Passenger (Passenger, #1)(21)



“I’d imagine not,” said Nicholas crisply as he turned. “I will make your excuses at meals.”

“You must love this,” Sophia snapped. “How quickly the worm has come to try to inch its way back in. If I had known it’d be you, I’d never have agreed to this!”

They know one another, Etta realized. She looked between their faces—the obvious hatred on Sophia’s, the careful impassivity on Nicholas’s—and wondered how it was even possible.

“If you need something from the surgery or the galley,” Nicholas continued, as if she hadn’t spoken, “please let one of the boys know. They’ll fetch it for you.”

“Not playing the servant today, are you?” Sophia taunted.

At the rear of the ship where they stood were three doors. Nicholas opened the first one on the right, and Etta recognized the cramped space as the one she’d burst out of. Rather than let the two girls walk in, he glanced around, as if checking to make sure no one was in earshot. They were alone, save for the young sailor on his knees, carefully scrubbing the deck with a stone.

“It’s my understanding,” he said, his voice low, “that you knew a ship would be intercepting yours. Is that correct?”

Etta gaped at him. No, they hadn’t known that. An hour ago—wait, how long had it been since they were in the museum?

“Grandfather is clearly losing his mind in his advanced years,” Sophia said, “to have trusted you.”

“Perhaps it was desperation that forced him to appoint you,” Nicholas said. “I have been tasked with bringing you to New York, and as far as I am concerned, that is the beginning and end of our business.” He glanced over their shoulders, toward the forecastle. “To avoid unnecessary questions, the other men should see this as nothing more than a regular prize we’ve captured. Do you take my meaning?”

New York? Etta thought. The two words teased out a tiny bit of hope from the tangled mess of the day.

“What would happen if the truth did slip out, I wonder?” Sophia asked, all sweetness. “What would the crew think of you, risking their lives for a reward they’ll never see?”

Something about those words fractured the control over his temper that he’d clearly been wrestling to maintain. Nicholas’s arm lashed out, his palm slapping against the wood beside her head. He had loomed over Sophia at his full height, but now he stooped to stare her directly in the eye. “Disparage me all you like, Miss Ironwood, spit out every vile curse you can think of at me—but if you threaten my livelihood again, know that there will be consequences.”

Ironwood?

Sophia didn’t so much as flinch. She brushed the threat away with a smirk, sickly green face and all. Nicholas shifted back, eyes flickering with a fire that seemed to burn to his core. In the silence that followed, with only the rhythm of the creaking bones of the great ship to mark time, Etta realized what she’d just witnessed, what the girl had found: a weapon to slice open old wounds.

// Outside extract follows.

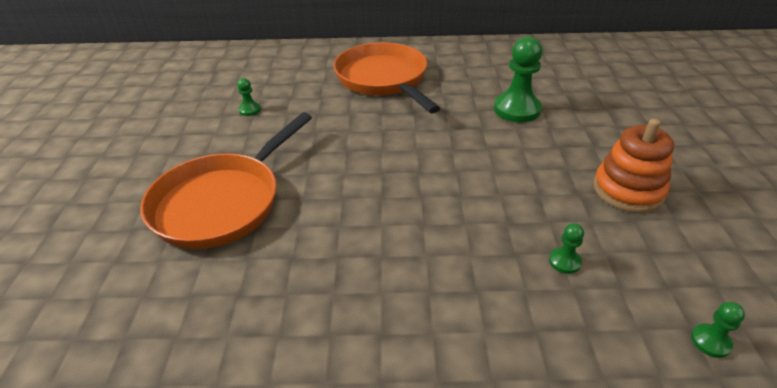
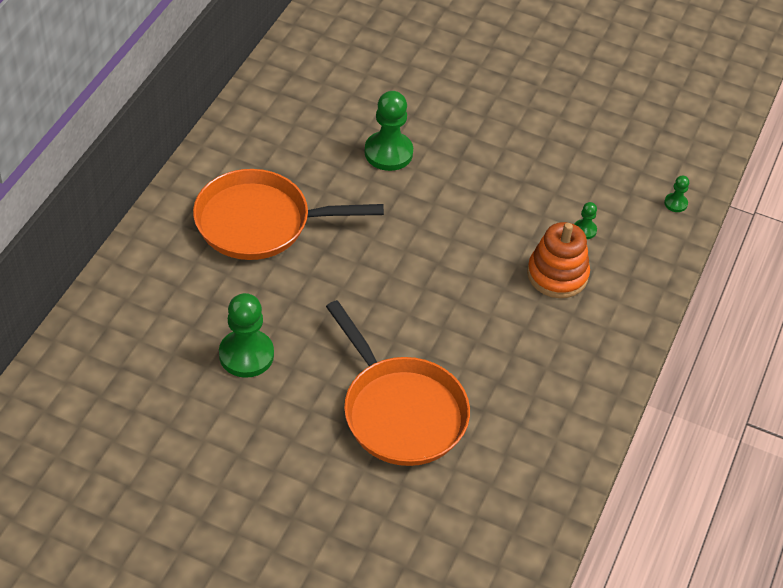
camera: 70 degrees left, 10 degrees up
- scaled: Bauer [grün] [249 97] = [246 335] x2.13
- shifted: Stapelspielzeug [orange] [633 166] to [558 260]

If this was Sophia weak from seasickness, then she was mildly terrified of what the girl would be like at full steam.

Torn between letting the conversation continue, perhaps with more useful information, and watching them spar, Etta dug the dull edge of the knife against her thigh again, and breathed in the cold, briny air.

“We understand,” Etta said finally. “Thank you.”

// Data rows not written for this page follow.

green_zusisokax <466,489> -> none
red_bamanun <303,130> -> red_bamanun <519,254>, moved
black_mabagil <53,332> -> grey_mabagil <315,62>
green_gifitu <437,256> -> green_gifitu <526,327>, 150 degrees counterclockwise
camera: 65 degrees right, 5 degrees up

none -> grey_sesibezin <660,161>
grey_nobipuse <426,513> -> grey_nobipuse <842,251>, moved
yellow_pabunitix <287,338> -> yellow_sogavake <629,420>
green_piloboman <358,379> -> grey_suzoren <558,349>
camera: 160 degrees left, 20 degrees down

It had the effect she’d hoped for, drawing Nicholas’s attention back toward her.

He gave a curt nod. “I will have dinner sent to your cabins. Rest well, Miss Spencer.”

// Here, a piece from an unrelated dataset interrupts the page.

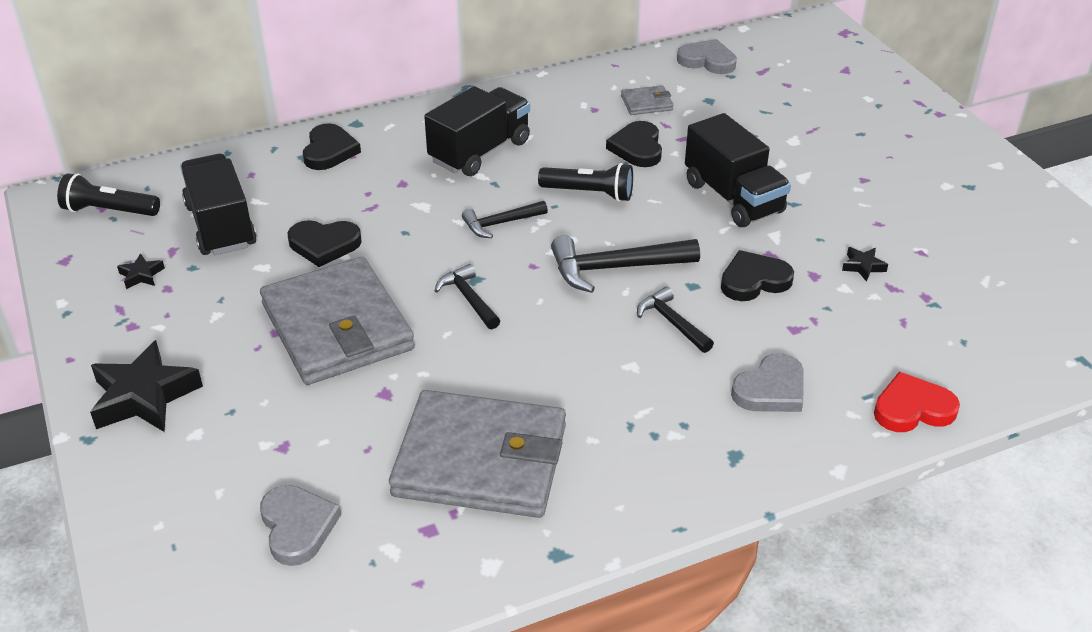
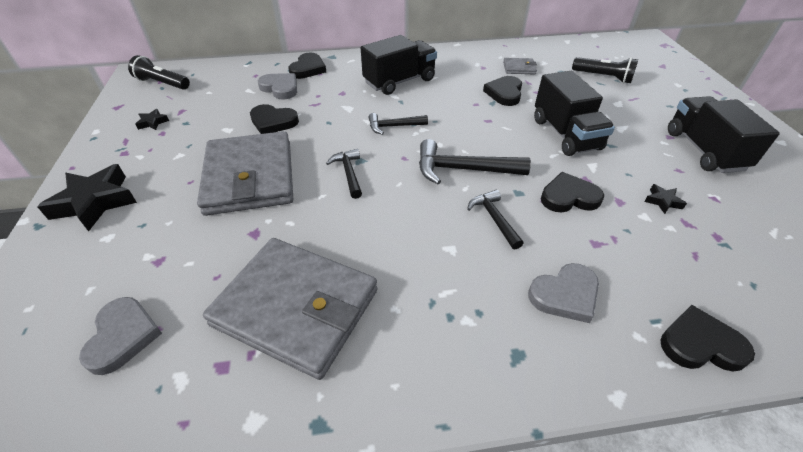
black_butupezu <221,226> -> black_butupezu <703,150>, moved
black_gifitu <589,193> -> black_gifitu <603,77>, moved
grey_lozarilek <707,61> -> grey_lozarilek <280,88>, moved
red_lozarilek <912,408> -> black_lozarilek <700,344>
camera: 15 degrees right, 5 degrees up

Etta nodded, keeping her eyes on the toes that peeked out from beneath her dress. Nicholas moved toward the steps, and the air and smoke around them shifted, the skin at the back of her neck prickling with awareness as his eyes combed over her one last time.

When the sound of his feet on the stairs disappeared, Etta whirled to face the girl beside her. “What the hell is going on?”

Sophia sagged against the wall, the back of her hand pressed against her lips. At Etta’s words, her face drew up. “Don’t breathe another word until I say so, otherwise I will not be responsible for my actions.”

Etta pushed the cabin door open again, and stepped inside with her fingers around the warm metal of the knife.

“Tell me who you are,” she demanded. There was a small porthole window in the wall, but the light that filtered in was minimal. Sophia bent on unsteady legs to lift a metal lantern onto a small desk.

Etta shifted, trying to get some distance from the smell of vomit and Sophia’s cold, assessing gaze. She wanted her back to the door—if this took an ugly turn, she could get herself out and lock Sophia in.

The girl sat heavily on the edge of the built-in bunk, drawing a bucket over to herself with her foot. “Damned ship, damned traitor, damned task—”

“Tell me!” Etta said. “How did we get here—and where is here? And who are those people?”

“I shouldn’t tell you anything after that truly breathtaking display of stu—” Sophia heaved slightly. “Stupidity.”

“You pushed me,” Etta said, letting her words rage on. “You did something to me—you brought me here!”

“Of course I pushed you.” Sophia sniffed. “You were as slow as a cow. We would have been there for ages, you crying all over yourself like a fool. I did us both a favor.”